Naquele dia a voz estridente de Sinha Vitória e o cascudo no menino mais


velho arrancaram Baleia da modorra e deram-lhe a suspeita de que as coisas não iam
bem. Foi esconder-se num canto, por detrás do pilão, fazendo-se miúda entre
cumbucos e cestos. Um minuto depois levantou o focinho e procurou orientar-se. O
vento morno que soprava da lagoa fixou-lhe a resolução: esgueirou-se ao longo da
parede, transpôs a janela baixa da cozinha, atravessou o terreiro, passou pelo pé de
turco, topou a camarada, chorando, muito infeliz, à sombra das catingueiras. Tentou
minorar-lhe o padecimento saltando em roda e balançando a cauda. Não podia sentir
dor excessiva. E como nunca se impacientava, continuou a pular, ofegante,
chamando a atenção do amigo. Afinal convenceu-o de que o procedimento dele era
inútil.
O pequeno sentou-se, acomodou nas pernas a cabeça da cachorra, pôs-se a
contar-lhe baixinho uma história. Tinha um vocabulário quase tão minguado como o
do papagaio que morrera no tempo da seca. Valia-se, pois, de exclamações e de
gestos, Baleia respondia com o rabo, com a língua, com movimentos fáceis de
entender.
Todos o abandonavam, a cadelinha era o único vivente que lhe mostrava
simpatia. Afagou-a com os dedos magros e sujos, e o animal encolheu-se para sentir
bem o contato agradável, experimentou uma sensação como a que lhe dava a cinza
do borralho.
Continuou a acariciá-la, aproximou do focinho dela a cara enlameada, olhou
bem no fundo os olhos tranqüilos.
Estivera metido no barreiro com o irmão, fazendo bichos de barro,
lambuzando-se. Deixara o brinquedo e fora interrogar Sinha Vitória. Um desastre.
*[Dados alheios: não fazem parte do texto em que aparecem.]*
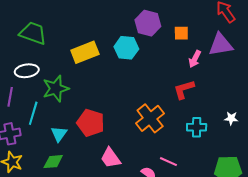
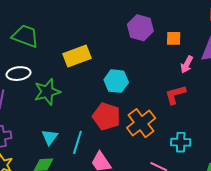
cyan hexagon: (126, 48) -> (116, 81), moved
cyan line: (33, 113) -> (77, 142), moved
red pentagon: (91, 123) -> (106, 116), moved
cyan cross: (197, 127) -> (181, 142), moved

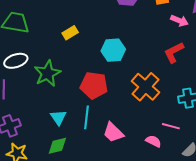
yellow rectangle: (77, 56) -> (70, 33), size x0.6
pink arrow: (187, 64) -> (179, 21), turned -84
red pentagon: (106, 116) -> (94, 85), moved

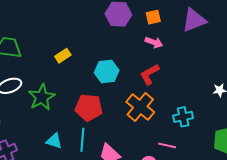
pink arrow: (179, 21) -> (154, 42), moved
red L-shape: (174, 52) -> (149, 74), moved
cyan triangle: (58, 117) -> (54, 141), turned -36

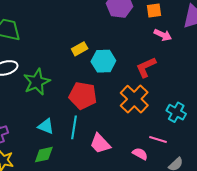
pink arrow: (154, 42) -> (163, 35), moved
yellow rectangle: (63, 56) -> (80, 49), moved
cyan cross: (183, 117) -> (176, 112), turned 36

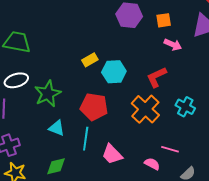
cyan cross: (176, 112) -> (185, 107), moved
cyan triangle: (46, 126) -> (57, 128), moved

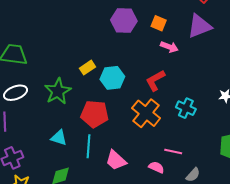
orange square: (164, 20) -> (159, 23), turned 35
green star: (48, 94) -> (58, 91), moved

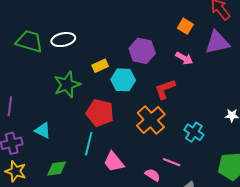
purple hexagon: (124, 21) -> (142, 51), moved
orange square: (159, 23) -> (185, 26), moved
white ellipse: (15, 93) -> (63, 40), moved
cyan cross: (186, 108) -> (194, 132), moved
cyan triangle: (59, 138) -> (43, 130), moved

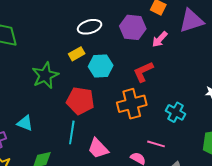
white ellipse: (63, 40) -> (90, 27), moved
purple hexagon: (142, 51) -> (133, 27), moved
pink arrow: (184, 58) -> (160, 39), turned 108
orange cross: (151, 120) -> (132, 104), turned 32

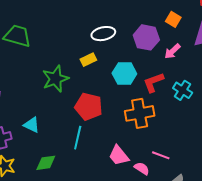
cyan hexagon: (101, 66) -> (124, 73), moved
cyan cross: (176, 112) -> (183, 90), moved
pink trapezoid: (98, 148) -> (119, 156), moved

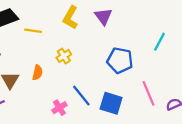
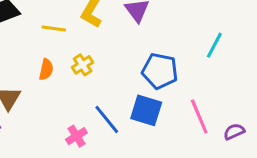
yellow line: (33, 31) -> (54, 29), moved
orange semicircle: (37, 73) -> (46, 69), moved
blue square: (111, 103) -> (146, 110), moved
A
culpada era Sinha Terta, que na véspera, depois de curar com reza a espinhela de
Fabiano, soltara uma palavra esquisita, chiando, o canudo do cachimbo preso nas
gengivas banguelas. Ele tinha querido que a palavra virasse coisa o ficara
desapontado quando a mãe se referira a um lugar ruim, com espetos e fogueiras. Por
isso rezingara, esperando que ela fizesse o inferno transformar-se.
Todos os lugares conhecidos eram bons: o chiqueiro das cabras, o curral, o
barreiro, o pátio, o bebedouro – mundo onde existiam seres reais, a família do
vaqueiro e os bichos da fazenda. Além havia uma serra distante e azulada, um monte
que a cachorra visitava, caçando preás, veredas quase imperceptíveis na catinga,
moitas o capões de mato, impenetráveis bancos de macambira – e aí fervilhava uma
população de pedras vivas e plantas que procediam como gente. Esses mundos
viviam em paz, às vezes desapareciam as fronteiras, habitantes dos dois lados –
figura. entendiam-se perfeitamente e auxiliavam-se. Existiam sem dúvida em toda a
parte forças maléficas, mas essas forças eram sempre vencidas. E quando Fabiano
amansava brabo, evidentemente uma entidade protetora segurava-o na sela,
indicava-lhe os caminhos menos perigosos, livrava-o dos espinhos e dos galhos.